*TASK TO CARRY OUT*. Give the number of lines in the material below where the word "αφορά" shows up, without anything else.

::::::::

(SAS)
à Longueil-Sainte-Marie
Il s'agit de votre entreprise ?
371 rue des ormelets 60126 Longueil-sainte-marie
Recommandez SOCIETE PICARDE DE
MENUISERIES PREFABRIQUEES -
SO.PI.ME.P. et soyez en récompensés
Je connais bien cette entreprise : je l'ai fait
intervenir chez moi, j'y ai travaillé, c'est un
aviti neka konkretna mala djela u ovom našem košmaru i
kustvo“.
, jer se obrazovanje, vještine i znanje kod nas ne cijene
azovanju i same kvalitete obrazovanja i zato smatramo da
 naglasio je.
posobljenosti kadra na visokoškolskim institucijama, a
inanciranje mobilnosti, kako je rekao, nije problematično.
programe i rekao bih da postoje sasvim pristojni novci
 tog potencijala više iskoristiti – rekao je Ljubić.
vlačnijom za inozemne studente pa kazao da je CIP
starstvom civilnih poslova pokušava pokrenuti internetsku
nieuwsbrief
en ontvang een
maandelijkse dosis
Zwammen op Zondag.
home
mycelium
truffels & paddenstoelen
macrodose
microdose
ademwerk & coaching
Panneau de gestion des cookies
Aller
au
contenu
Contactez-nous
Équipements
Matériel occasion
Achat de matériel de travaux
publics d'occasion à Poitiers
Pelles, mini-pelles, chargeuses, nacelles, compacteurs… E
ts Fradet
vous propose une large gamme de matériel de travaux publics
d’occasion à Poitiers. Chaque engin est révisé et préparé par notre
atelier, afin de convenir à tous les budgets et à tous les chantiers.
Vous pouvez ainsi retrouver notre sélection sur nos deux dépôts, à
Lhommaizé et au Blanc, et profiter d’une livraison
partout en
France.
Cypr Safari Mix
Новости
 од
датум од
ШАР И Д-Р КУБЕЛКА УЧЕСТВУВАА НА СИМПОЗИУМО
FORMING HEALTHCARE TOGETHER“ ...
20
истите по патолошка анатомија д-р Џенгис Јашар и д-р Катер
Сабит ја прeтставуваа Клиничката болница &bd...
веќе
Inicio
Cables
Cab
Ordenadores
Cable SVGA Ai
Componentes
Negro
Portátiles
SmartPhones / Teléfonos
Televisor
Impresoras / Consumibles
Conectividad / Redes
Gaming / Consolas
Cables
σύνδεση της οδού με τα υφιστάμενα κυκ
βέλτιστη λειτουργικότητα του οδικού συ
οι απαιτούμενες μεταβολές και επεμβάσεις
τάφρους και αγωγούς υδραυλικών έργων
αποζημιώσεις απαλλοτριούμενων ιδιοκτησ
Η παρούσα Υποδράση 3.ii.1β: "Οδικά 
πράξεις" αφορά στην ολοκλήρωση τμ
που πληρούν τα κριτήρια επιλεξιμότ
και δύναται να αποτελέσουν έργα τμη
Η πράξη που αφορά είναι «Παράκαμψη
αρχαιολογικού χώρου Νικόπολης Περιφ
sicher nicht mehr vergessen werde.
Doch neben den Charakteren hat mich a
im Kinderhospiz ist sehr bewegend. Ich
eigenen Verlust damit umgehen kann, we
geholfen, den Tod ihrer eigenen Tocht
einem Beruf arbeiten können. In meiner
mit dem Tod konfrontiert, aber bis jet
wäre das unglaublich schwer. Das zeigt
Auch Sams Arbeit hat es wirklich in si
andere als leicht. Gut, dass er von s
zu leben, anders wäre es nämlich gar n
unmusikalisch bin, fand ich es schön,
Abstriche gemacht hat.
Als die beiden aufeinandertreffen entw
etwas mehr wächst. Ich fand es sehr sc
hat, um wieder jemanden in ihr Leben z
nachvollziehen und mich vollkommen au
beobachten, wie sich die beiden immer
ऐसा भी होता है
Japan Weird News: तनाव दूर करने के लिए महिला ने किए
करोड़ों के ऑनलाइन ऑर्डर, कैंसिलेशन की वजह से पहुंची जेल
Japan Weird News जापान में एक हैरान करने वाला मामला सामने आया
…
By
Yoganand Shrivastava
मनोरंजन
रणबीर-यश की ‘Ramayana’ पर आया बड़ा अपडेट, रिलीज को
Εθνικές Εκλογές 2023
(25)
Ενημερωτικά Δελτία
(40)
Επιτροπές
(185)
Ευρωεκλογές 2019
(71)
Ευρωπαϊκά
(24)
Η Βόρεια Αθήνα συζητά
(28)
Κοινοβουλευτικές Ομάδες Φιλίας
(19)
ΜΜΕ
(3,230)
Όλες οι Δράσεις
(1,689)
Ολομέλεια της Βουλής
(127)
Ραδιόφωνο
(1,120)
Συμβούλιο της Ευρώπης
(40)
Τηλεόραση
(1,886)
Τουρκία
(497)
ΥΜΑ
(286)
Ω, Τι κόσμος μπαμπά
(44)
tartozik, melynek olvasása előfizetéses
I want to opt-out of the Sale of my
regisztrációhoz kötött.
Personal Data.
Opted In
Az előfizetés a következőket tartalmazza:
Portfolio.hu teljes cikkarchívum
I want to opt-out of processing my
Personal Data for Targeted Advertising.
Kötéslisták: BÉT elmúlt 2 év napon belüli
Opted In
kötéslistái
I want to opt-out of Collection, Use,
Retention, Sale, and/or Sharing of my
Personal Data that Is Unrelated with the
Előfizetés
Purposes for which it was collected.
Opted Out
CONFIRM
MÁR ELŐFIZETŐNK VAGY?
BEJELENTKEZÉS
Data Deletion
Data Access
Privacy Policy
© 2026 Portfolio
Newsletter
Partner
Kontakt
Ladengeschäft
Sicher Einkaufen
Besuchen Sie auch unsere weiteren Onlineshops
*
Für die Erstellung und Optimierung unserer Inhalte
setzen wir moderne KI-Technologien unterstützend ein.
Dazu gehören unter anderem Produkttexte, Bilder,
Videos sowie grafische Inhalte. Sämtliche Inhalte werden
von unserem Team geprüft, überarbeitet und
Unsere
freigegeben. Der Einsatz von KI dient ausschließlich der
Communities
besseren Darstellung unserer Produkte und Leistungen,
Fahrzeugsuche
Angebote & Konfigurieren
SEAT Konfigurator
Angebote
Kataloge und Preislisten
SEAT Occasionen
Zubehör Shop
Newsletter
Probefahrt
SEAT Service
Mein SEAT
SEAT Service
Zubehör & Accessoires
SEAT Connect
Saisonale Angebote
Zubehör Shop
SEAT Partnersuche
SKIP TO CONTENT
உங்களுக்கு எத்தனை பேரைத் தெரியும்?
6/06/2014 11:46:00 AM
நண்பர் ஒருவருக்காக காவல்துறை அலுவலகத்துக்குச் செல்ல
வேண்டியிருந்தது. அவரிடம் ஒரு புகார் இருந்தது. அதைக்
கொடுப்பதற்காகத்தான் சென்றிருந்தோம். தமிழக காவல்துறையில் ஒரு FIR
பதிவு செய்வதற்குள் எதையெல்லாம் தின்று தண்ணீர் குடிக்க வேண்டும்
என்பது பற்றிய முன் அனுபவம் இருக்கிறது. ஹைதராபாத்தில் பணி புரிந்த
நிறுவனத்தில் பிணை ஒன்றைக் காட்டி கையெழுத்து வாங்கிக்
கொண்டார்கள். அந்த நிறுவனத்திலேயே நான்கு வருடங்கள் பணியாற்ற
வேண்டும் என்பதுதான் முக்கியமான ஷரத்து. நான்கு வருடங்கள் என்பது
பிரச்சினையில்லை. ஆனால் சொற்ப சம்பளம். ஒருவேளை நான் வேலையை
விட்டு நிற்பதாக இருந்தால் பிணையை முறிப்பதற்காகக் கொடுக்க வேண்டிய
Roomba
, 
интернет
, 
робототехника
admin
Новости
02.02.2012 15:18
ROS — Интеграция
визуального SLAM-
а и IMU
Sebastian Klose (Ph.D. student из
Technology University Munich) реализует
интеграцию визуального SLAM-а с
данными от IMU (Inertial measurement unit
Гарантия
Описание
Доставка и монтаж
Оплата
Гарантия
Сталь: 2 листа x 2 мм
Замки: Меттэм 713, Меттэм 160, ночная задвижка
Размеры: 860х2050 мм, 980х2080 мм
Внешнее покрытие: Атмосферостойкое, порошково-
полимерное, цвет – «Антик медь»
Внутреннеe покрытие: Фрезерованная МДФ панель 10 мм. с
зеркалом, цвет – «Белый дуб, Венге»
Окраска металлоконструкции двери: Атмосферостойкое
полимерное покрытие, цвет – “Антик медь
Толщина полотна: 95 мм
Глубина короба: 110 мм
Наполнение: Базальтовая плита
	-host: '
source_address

::::::::

*TASK OUTPUT*. 2